Once every 10 years, four federal banking agencies review all the regulations that they have issued and identify outdated or unnecessary regulatory requirements on banks and credit unions. H.R. 4607 would require those agencies and the Consumer Financial Protection Bureau (CFPB) to complete that review more frequently—once every 7 years. The bill also would increase the scope of the required regulatory review to include requirements imposed on individual people or on companies that offer consumer financial products or services. The agencies would be required to tailor regulations to reduce the burden on such entities.
Using information from the affected agencies, CBO estimates that enacting H.R. 4607 would increase direct spending by $3 million over the 2018-2027 period for the CFPB to hire three additional employees to conduct the required reviews and analyses. The CFPB is permanently authorized to spend amounts transferred from the Federal Reserve.
In addition, CBO estimates that enacting those provisions would increase costs for the Federal Deposit Insurance Corporation, the Office of the Comptroller of the Currency, and the National Credit Union Administration to complete additional analyses and to do so more frequently. Costs incurred by those agencies are recorded in the budget as increases in direct spending, but they are authorized to collect premiums and fees from the financial institutions they regulate to cover such administrative expenses. Thus, CBO estimates that enacting H.R. 4607 would have no significant net effect on direct spending over the 2018-2027 period.
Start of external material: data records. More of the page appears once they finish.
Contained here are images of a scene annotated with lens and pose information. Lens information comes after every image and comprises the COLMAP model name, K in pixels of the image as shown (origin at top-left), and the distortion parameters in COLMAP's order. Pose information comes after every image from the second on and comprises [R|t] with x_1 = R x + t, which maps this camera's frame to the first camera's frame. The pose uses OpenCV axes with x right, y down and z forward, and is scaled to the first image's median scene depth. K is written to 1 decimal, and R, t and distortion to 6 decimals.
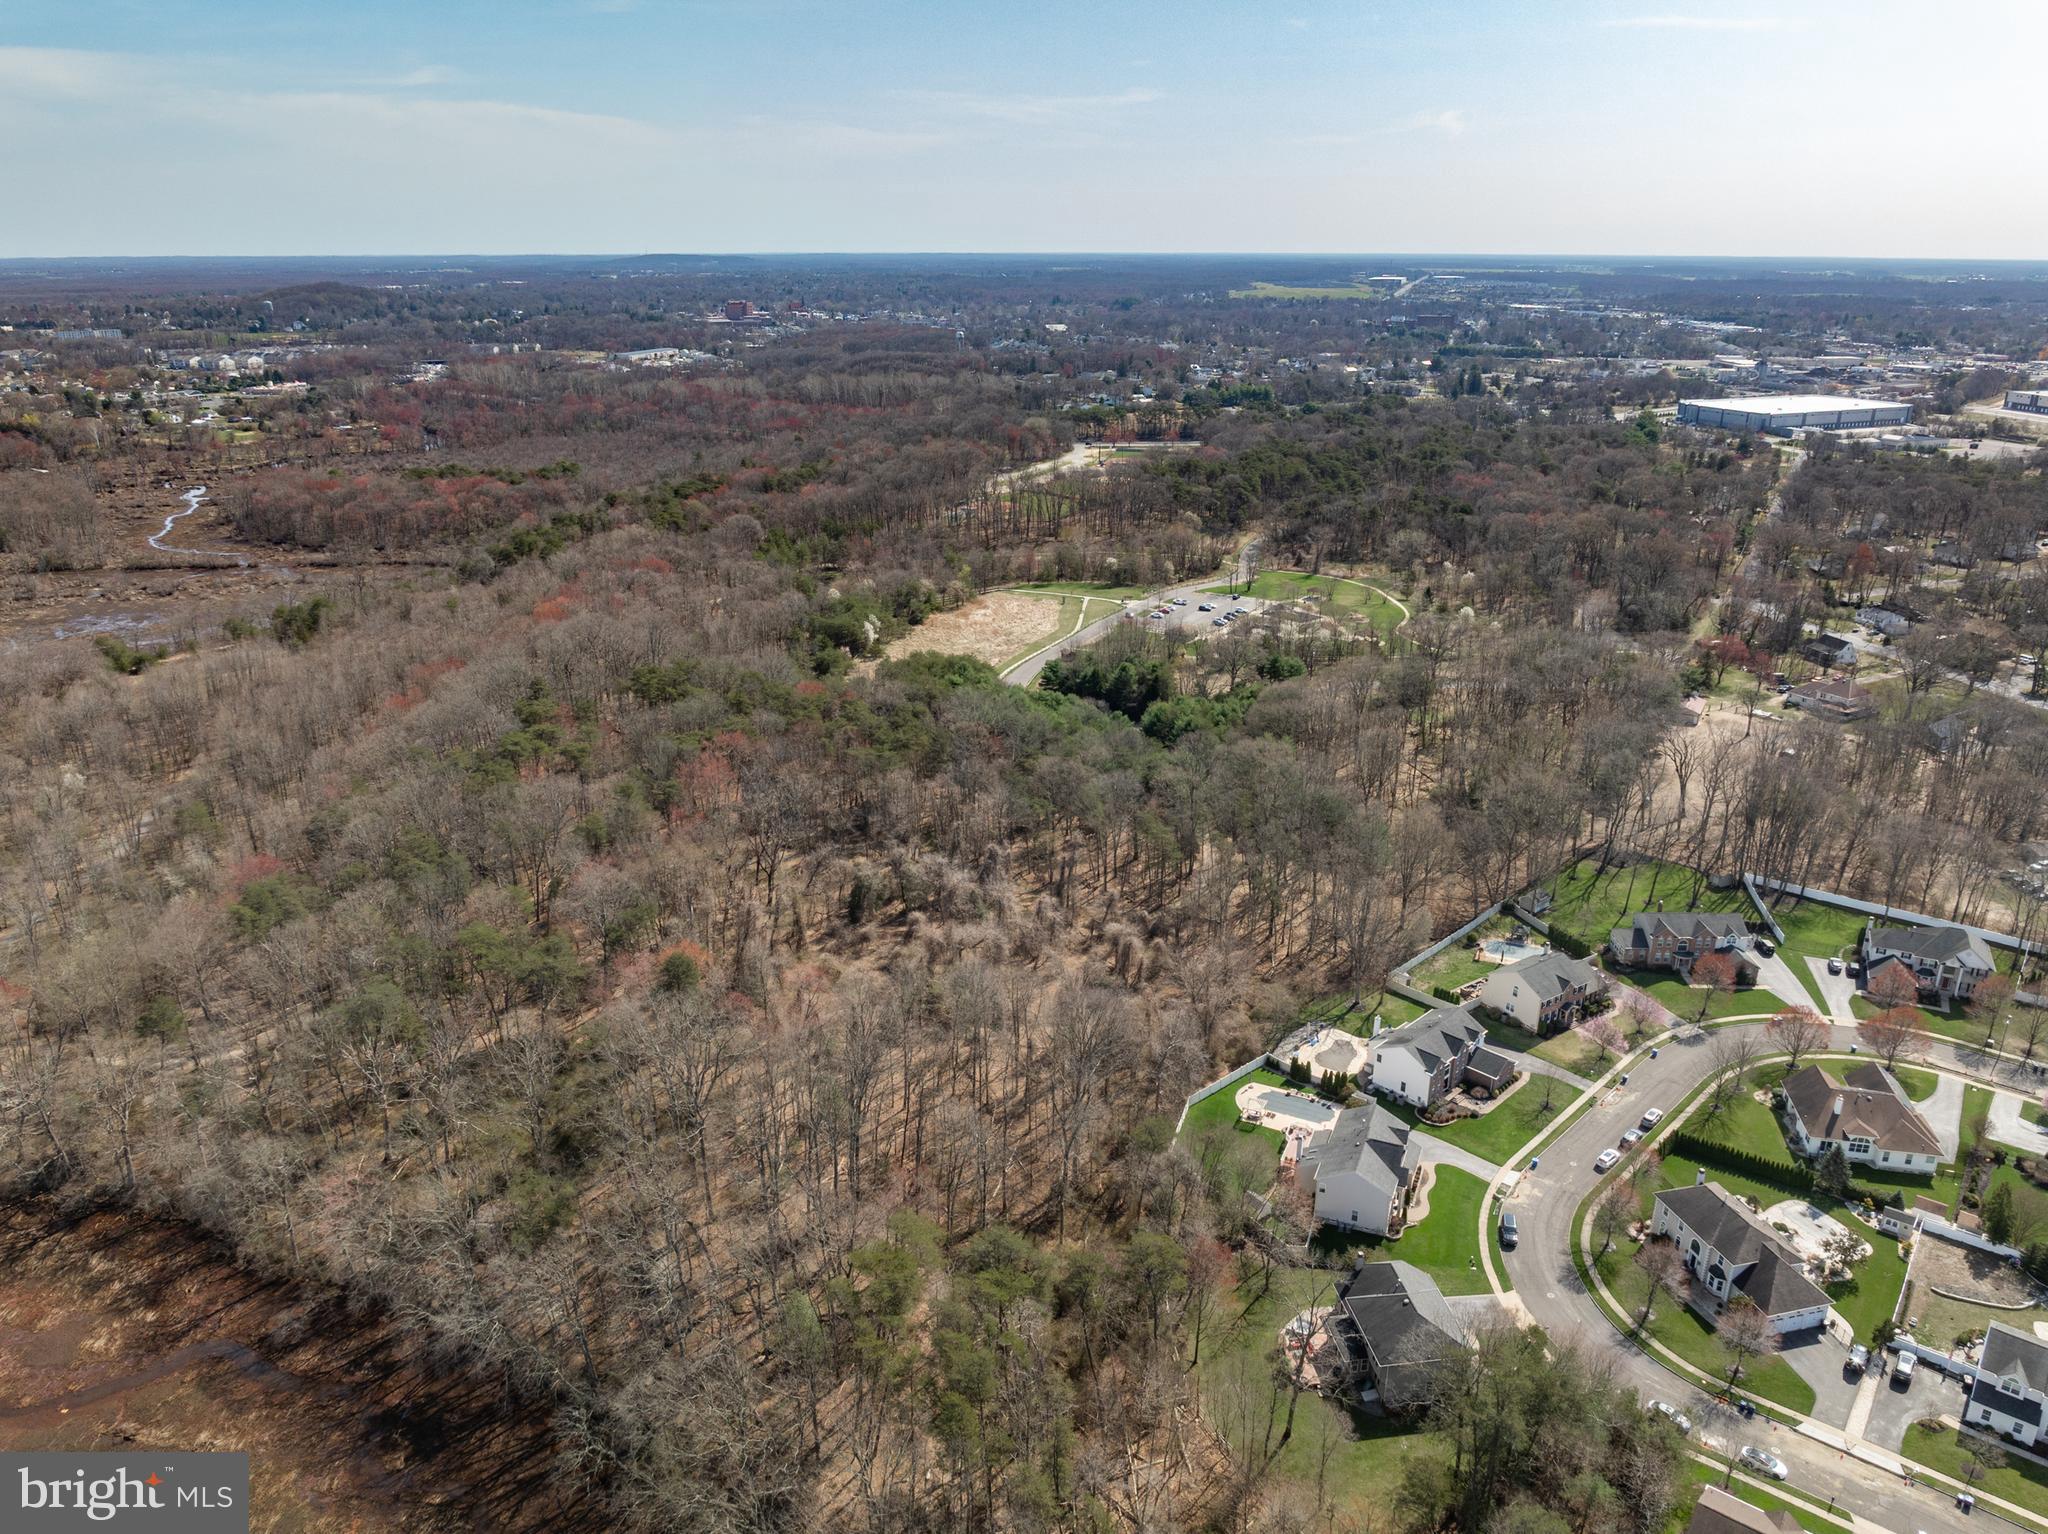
lens RADIAL K [[1456.3, 0, 1023.0], [0, 1456.3, 768.5], [0, 0, 1]] dist [-0.022518, 0.014512]
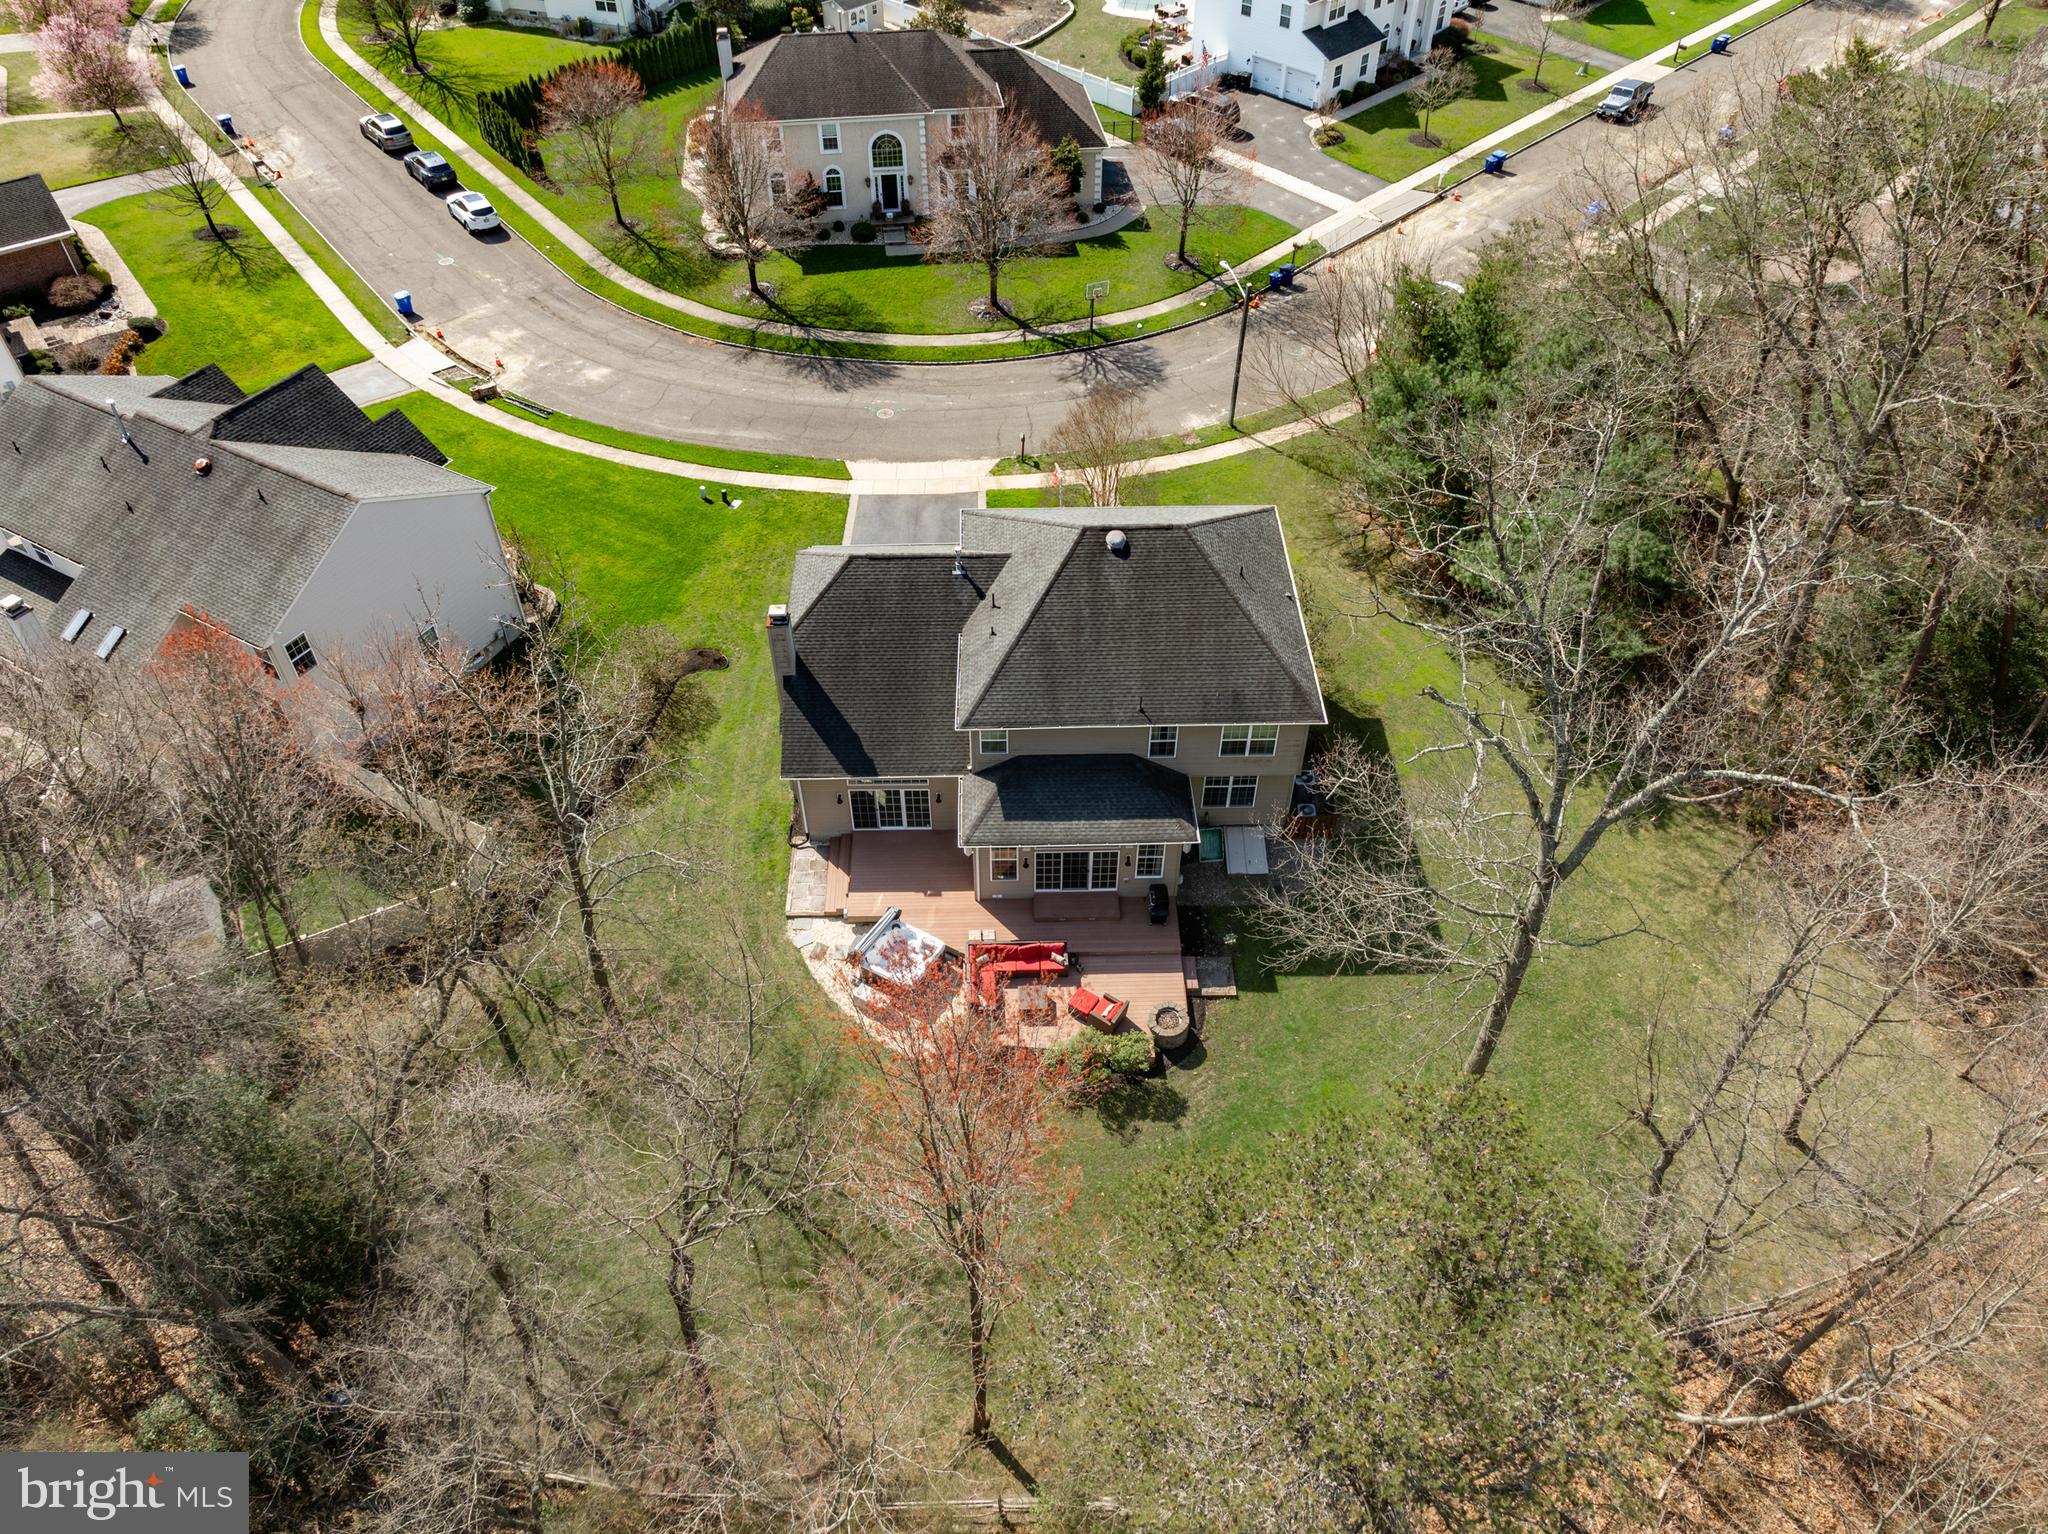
lens RADIAL K [[1456.3, 0, 1019.5], [0, 1456.3, 766.4], [0, 0, 1]] dist [-0.022518, 0.014512]
pose [[0.124680, -0.699906, 0.703269, 0.032985], [0.346105, 0.694957, 0.630274, 0.180584], [-0.929874, 0.164823, 0.328888, 0.773671]]
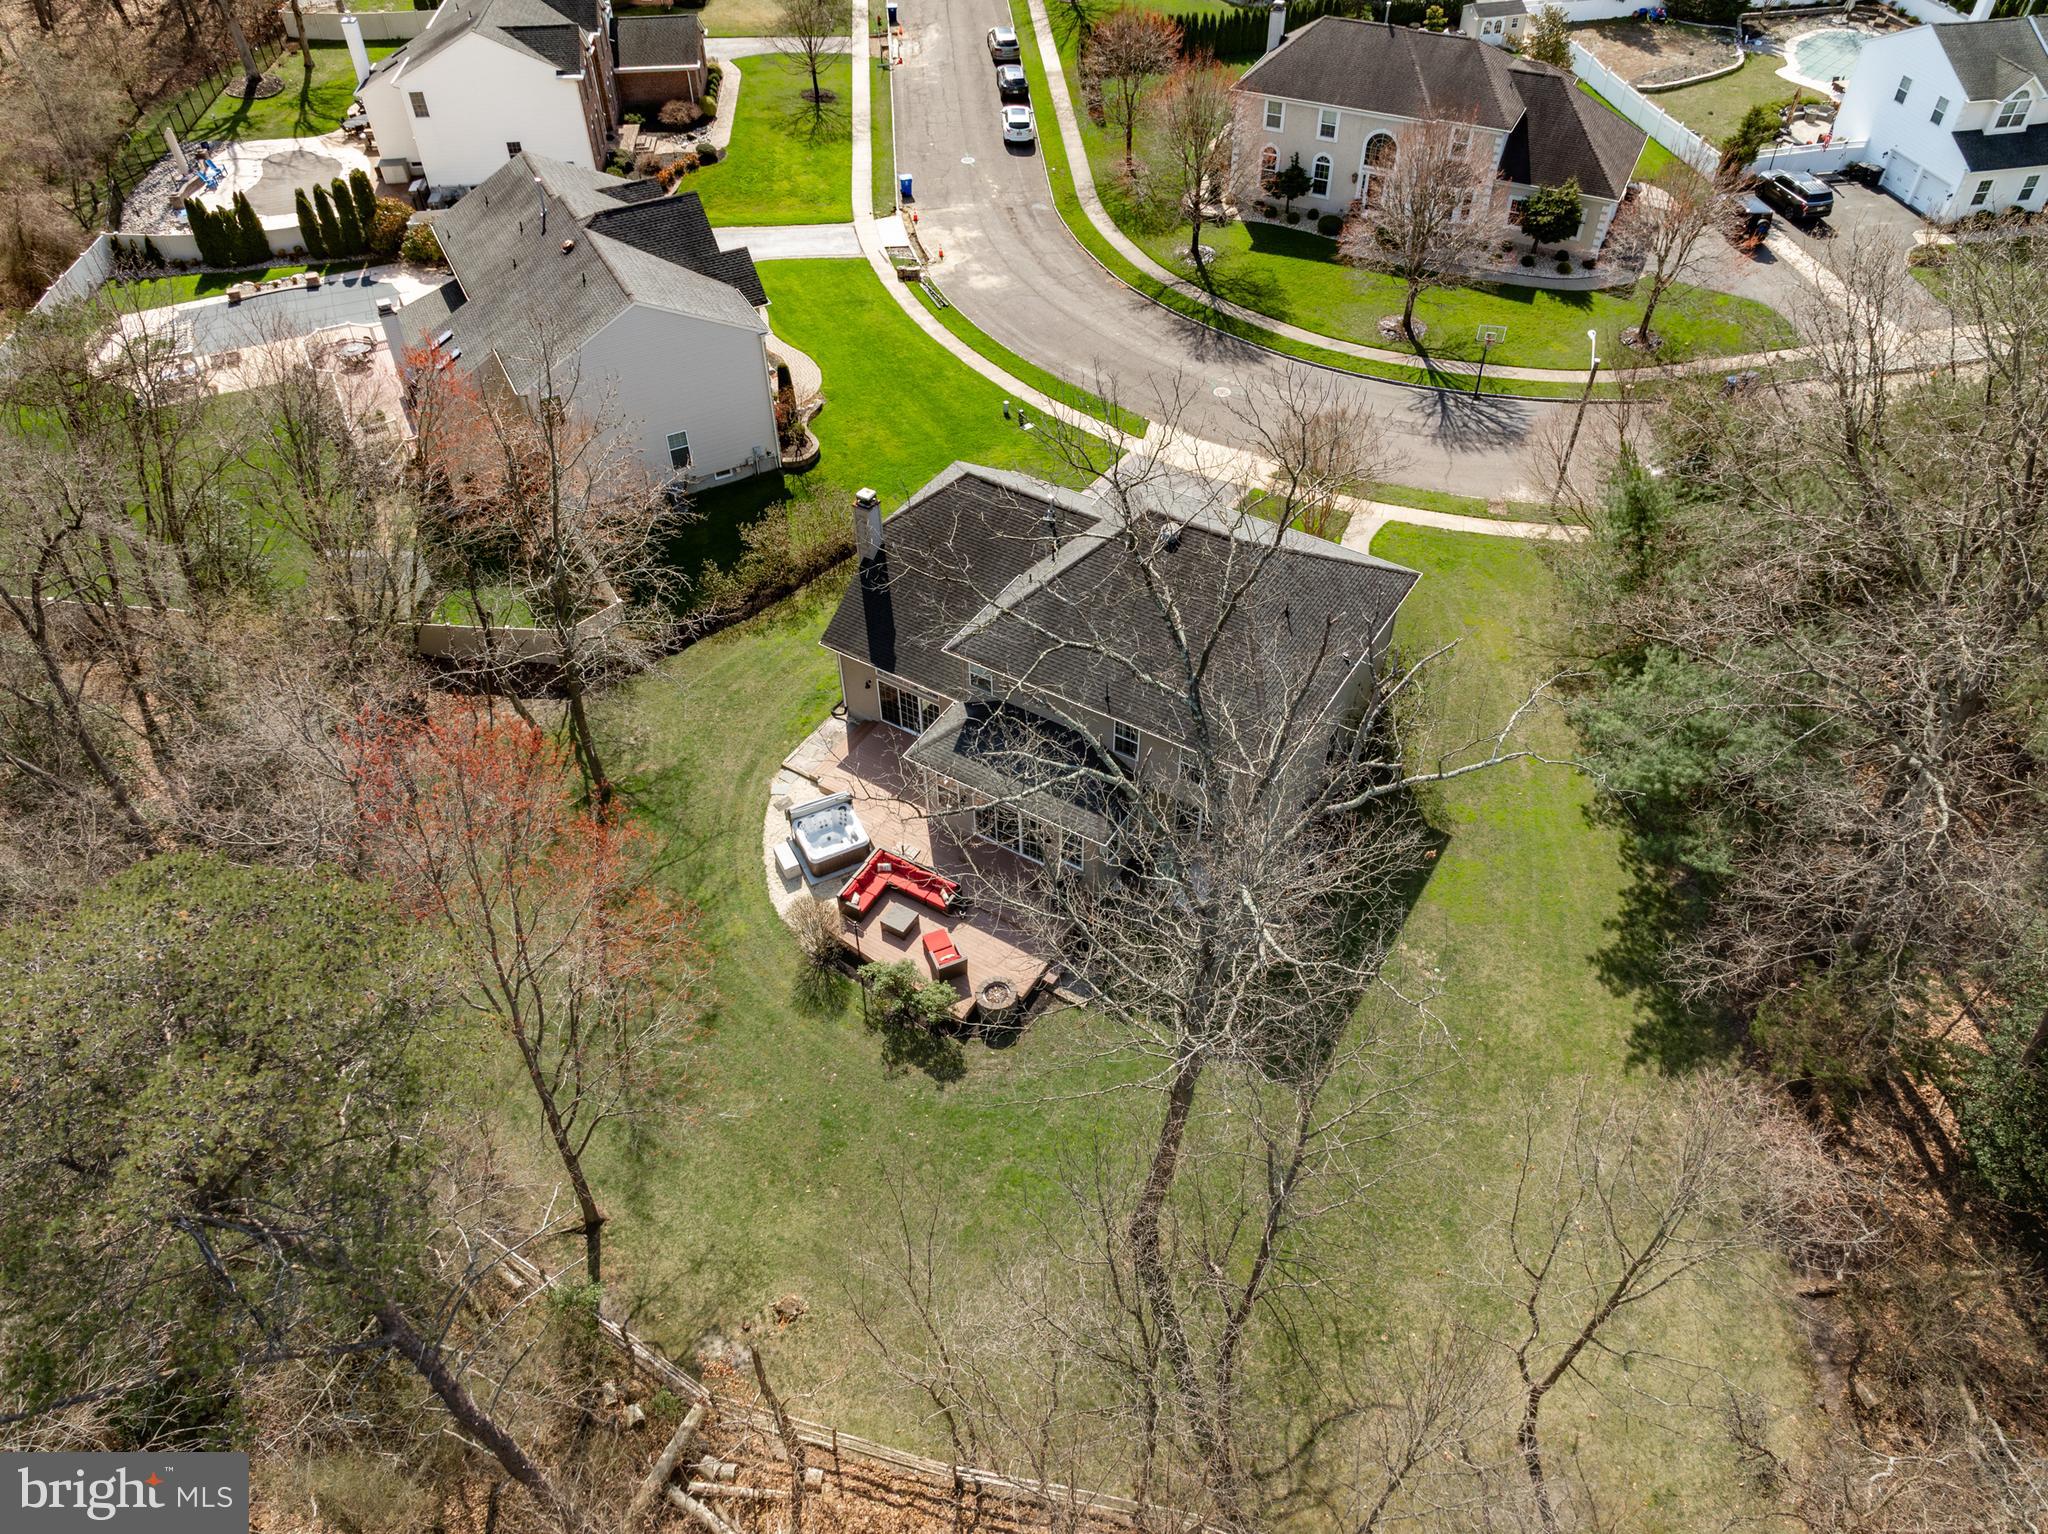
lens RADIAL K [[1456.3, 0, 1024.1], [0, 1456.3, 761.7], [0, 0, 1]] dist [-0.022518, 0.014512]
pose [[0.644223, -0.540068, 0.541575, 0.066415], [0.273884, 0.824032, 0.495943, 0.217396], [-0.714118, -0.171169, 0.678776, 0.688232]]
Costs incurred by the Federal Reserve System for the same purposes would reduce remittances to the Treasury, which are recorded in the budget as revenues. CBO estimates that enacting H.R. 4607 would decrease revenues by less than $500,000 over the 2018-2027 period.
Because H.R. 4607 would affect direct spending and revenues, pay-as-you-go procedures apply.
CBO estimates that enacting H.R. 4607 would not increase net direct spending or on-budget deficits by more than $2.5 billion in any of the four consecutive 10-year periods beginning in 2028.
The bill contains no intergovernmental mandates as defined in the Unfunded Mandates Reform Act (UMRA).
If federal financial regulators increase fees to offset the costs associated with implementing the bill, H.R. 4607 would increase the cost of an existing mandate on private entities required to pay those fees. Based on information from the affected agencies, CBO estimates that the incremental cost of the mandate would fall well below the annual threshold for private-sector mandates established in UMRA ($156 million in 2017, adjusted annually for inflation).